• Görev listesi
[1] Verilen metne göre, Türkiye’nin Düzeni yeniden okunup tartışılacaksa odaklanılması gereken nokta nedir?
[2] Verilen metnin "DEVRİMCİ DOĞAN: ANTİEMPERYALİZM" sözleriyle başlayıp "abartı mı olur?" sözleriyle biten kısmını, "panzehirlerden" yerine "çarelerden" koyarak yeniden yazın.
[3] Aşağıdaki (a), (b) ve (c) ifadelerinin verilen metinle örtüşüp örtüşmediğini belirtin. Her biri için evet ya da hayır deyin ve metinden belirleyici sözleri aynen alıntılayın.
(a) NATO’ya, ABD’ye ve Siyonizme karşı mücadele, siyasal İslamcılığa karşı mücadelenin tartışmasız bir unsuru olarak veri kabul edilebilir.
(b) AKP’nin Yeni-Osmanlıcılığına göstermelik bir Batı karşıtlığı eşlik etmiştir.
(c) "Kürt düşmanı" nitelemesi, Türkiye soluna son 30 yılda sızan yeni moda bir linç olarak anılıyor.

• Verilen metin
————

Bugün baktığımızda ne yazık ki bahsettiğiniz halk kemalizminde, emperyalizmle mücadelenin, hatta emperyalizme yönelik sağlıklı bir alerjinin bile başat motif olmadığını görüyoruz. Bunda ‘‘sol’’ liberalizmin on yıllardır süren emperyalizmi önemsizleştirme çabalarının, ulusalcıların sonunda AKP’ye payandalıkla sonuçlanan kof emperyalizm karşıtlıklarının, AKP’nin Yeni-Osmanlıcılığına eşlik eden göstermelik Batı karşıtlığının etkisi var elbette. Ama gelinen noktada, NATO’ya, ABD’ye ve Siyonizme karşı mücadeleyi, Türkiye’de siyasal İslamcılığa karşı verilen mücadelenin tartışmasız ve sürükleyici bir unsuru olarak veri kabul edemeyiz. Bunun yeniden, mahir ve ince bir şekilde örülmesi, inşa edilmesi gerekiyor. Avcıoğlu bu açıdan sosyalizmle Türkiye aydınlanması arasındaki işaret ettiğiniz geçişkenlikte kesinlikle göz ardı edilemeyecek bir isim ve eğer Türkiye’nin Düzeni yeniden ve yeniden okunup tartışılacaksa, odaklanılması gereken nokta her şeyden önce emperyalizm karşısındaki tavizsiz tutumu olmalı.

DEVRİMCİ DOĞAN: ANTİEMPERYALİZM

– Radikal cumhuriyetçi bir düşünür olarak Doğan Avcıoğlu’nun basit bir darbeci, bu arada Türkiye soluna son 30 yılda iyice sızan yeni moda bir linçle “Kürt düşmanı” olarak tanımlanması mümkün mü? Avcıoğlu Türkiye solundaki hangi vitaminlerin eksikliğine erkenden dikkat çekmiş oldu sizce? İktidar hırsı ve ona yönelik örgütlenmenin dışında hangi boşlukları öne çıkarmış sayılmalıdır? Dinciliği Türkiye’de iktidar yapan liberalizme karşı ülkemizdeki en etkili panzehirlerden birinin ve belki de birincisinin Avcıoğlu solculuğu (veya onun “radikal kemalizmi”) olduğunu söylemek, abartı mı olur?

————

• Veri bölümü
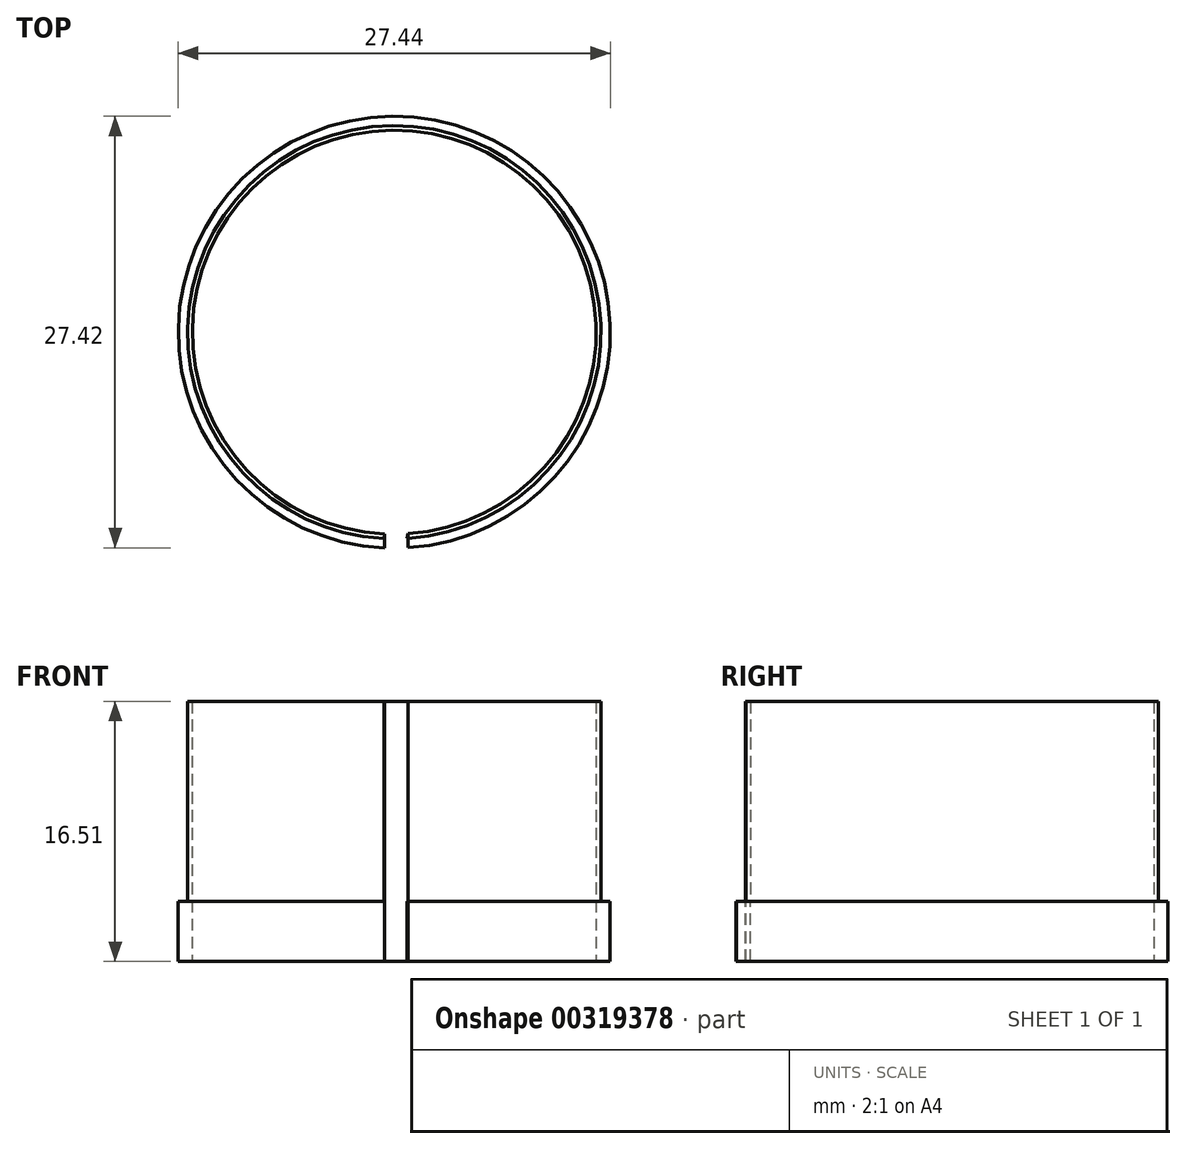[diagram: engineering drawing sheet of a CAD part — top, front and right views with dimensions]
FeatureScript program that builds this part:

————

• Görevlerin yanıtları
[1] Avcıoğlu’nun emperyalizm karşısındaki tavizsiz tutumu.

[2]
DEVRİMCİ DOĞAN: ANTİEMPERYALİZM

– Radikal cumhuriyetçi bir düşünür olarak Doğan Avcıoğlu’nun basit bir darbeci, bu arada Türkiye soluna son 30 yılda iyice sızan yeni moda bir linçle “Kürt düşmanı” olarak tanımlanması mümkün mü? Avcıoğlu Türkiye solundaki hangi vitaminlerin eksikliğine erkenden dikkat çekmiş oldu sizce? İktidar hırsı ve ona yönelik örgütlenmenin dışında hangi boşlukları öne çıkarmış sayılmalıdır? Dinciliği Türkiye’de iktidar yapan liberalizme karşı ülkemizdeki en etkili çarelerden birinin ve belki de birincisinin Avcıoğlu solculuğu (veya onun “radikal kemalizmi”) olduğunu söylemek, abartı mı olur?

[3]
(a) Hayır: "Türkiye’de siyasal İslamcılığa karşı verilen mücadelenin tartışmasız ve sürükleyici bir unsuru olarak veri kabul edemeyiz"
(b) Evet: "AKP’nin Yeni-Osmanlıcılığına eşlik eden göstermelik Batı karşıtlığının"
(c) Evet: "Türkiye soluna son 30 yılda iyice sızan yeni moda bir linçle “Kürt düşmanı” olarak tanımlanması"